On July 30, 2014, Senate Majority Leader Harry Reid motioned to invoke cloture on Pryor's nomination. On July 31, 2014, the United States Senate invoked cloture on Pryor's nomination by a 58–33 vote.[7] On September 8, 2014, her nomination was confirmed by a 97–0 vote.[8] She received her judicial commission on September 9, 2014.[9] She took the oath of office on October 6, 2014.[10]

Notable rulings

  • In Jones et al. v. DeSantis, a 2020 voting rights case, Pryor wrote a scathing dissenting opinion. 2018 Florida Amendment 4 permitted former felons to vote; however, Florida Governor Ron DeSantis signed a law that required former felons to pay all legal fees before being eligible to vote again, despite some of them not knowing how much they owed.[11] By a 6-4 vote, the 11th circuit upheld that law.[12] Pryor wrote "The majority today deprives the plaintiffs and countless others like them of opportunity and equality in voting through its denial of the plaintiffs’ due process, Twenty-Fourth Amendment, and equal protection claims. I dissent."[13]
  • In Adams ex rel. Kasper v. School Board of St. Johns County, Florida (2022), a transgender rights case, Pryor wrote a comprehensive dissenting opinion.[14] Pryor wrote that “the majority opinion simply declares — without any basis — that a person’s “biological sex” is comprised solely of chromosomal structure and birth-assigned sex… in disregard of the record evidence — evidence the majority does not contest — which demonstrates that gender identity is an immutable, biological component of a person’s sex… In sum, the majority opinion reverses the district court without addressing the question presented, without concluding that a single factual finding is clearly erroneous, without discussing any of the unrebutted expert testimony, and without putting the School District to its evidentiary burden.”

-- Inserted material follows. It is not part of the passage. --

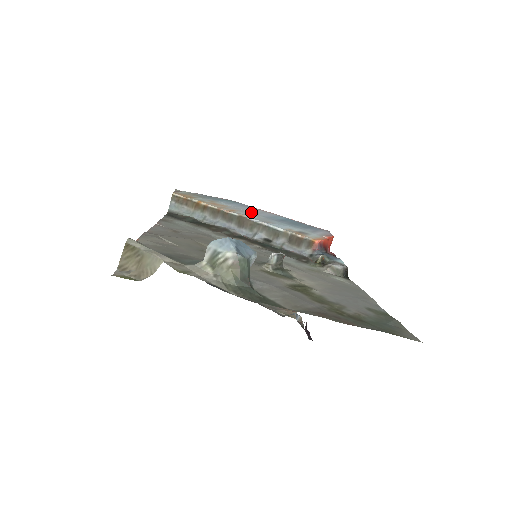
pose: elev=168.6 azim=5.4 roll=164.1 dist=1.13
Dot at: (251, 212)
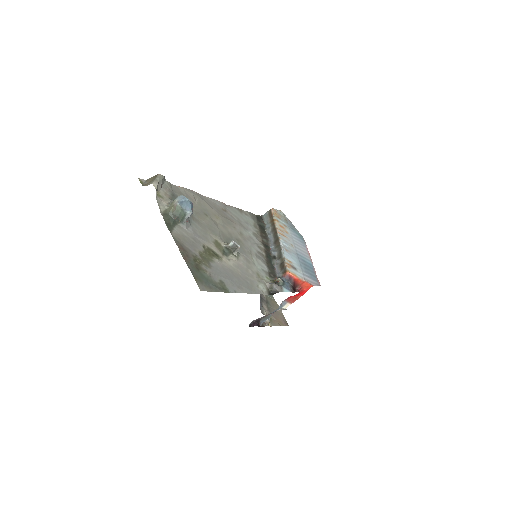
Dot at: (294, 245)
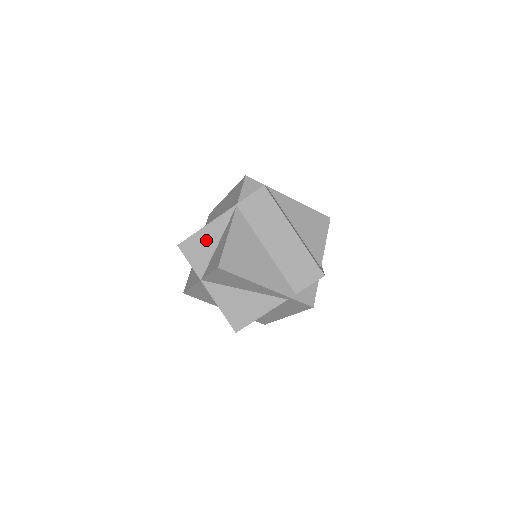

  • In Warren v. DeSantis, a 2024 First Amendment retaliation case, Pryor wrote a unanimous panel opinion vacating a lower court's decision. The lower court concluded that Florida Governor Ron DeSantis's suspension of elected State Attorney Andrew Warren did not violate the First Amendment.[15] Warren, a Democrat, adopted policies creating nonprosecution presumptions and signed advocacy statements, including one criticizing bills targeting the transgender community and one committing "to exercise [his] well-settled discretion and refrain from prosecuting those who seek, provide, or support abortions.”[15] Based on Warren’s policies and advocacy, DeSantis suspended him from office and appointed a political ally to replace him.[15] Warren sued, and the district court concluded that DeSantis would have suspended Warren based on activities unprotected by the First Amendment.[15] The Eleventh Circuit disagreed, concluding that the district court erred in concluding that the First Amendment did not protect Warren’s support of a sentence in the advocacy statement about prosecuting abortion cases and in concluding that the First Amendment did not preclude DeSantis from suspending Warren to gain political benefit from bringing down a reform prosecutor.[15] It sent the case back to the district court to reexamine whether DeSantis would have suspended Warren based solely on the unprotected activities that motivated the suspension.[15] Judge Kevin Newsom concurred, stressing that Warren's activities included an "expression of pure political speech made by an elected government official, and thus entitled to full First Amendment protection" and noting that Pryor's opinion "correctly reverses and remands the case for a re-weighing."[15]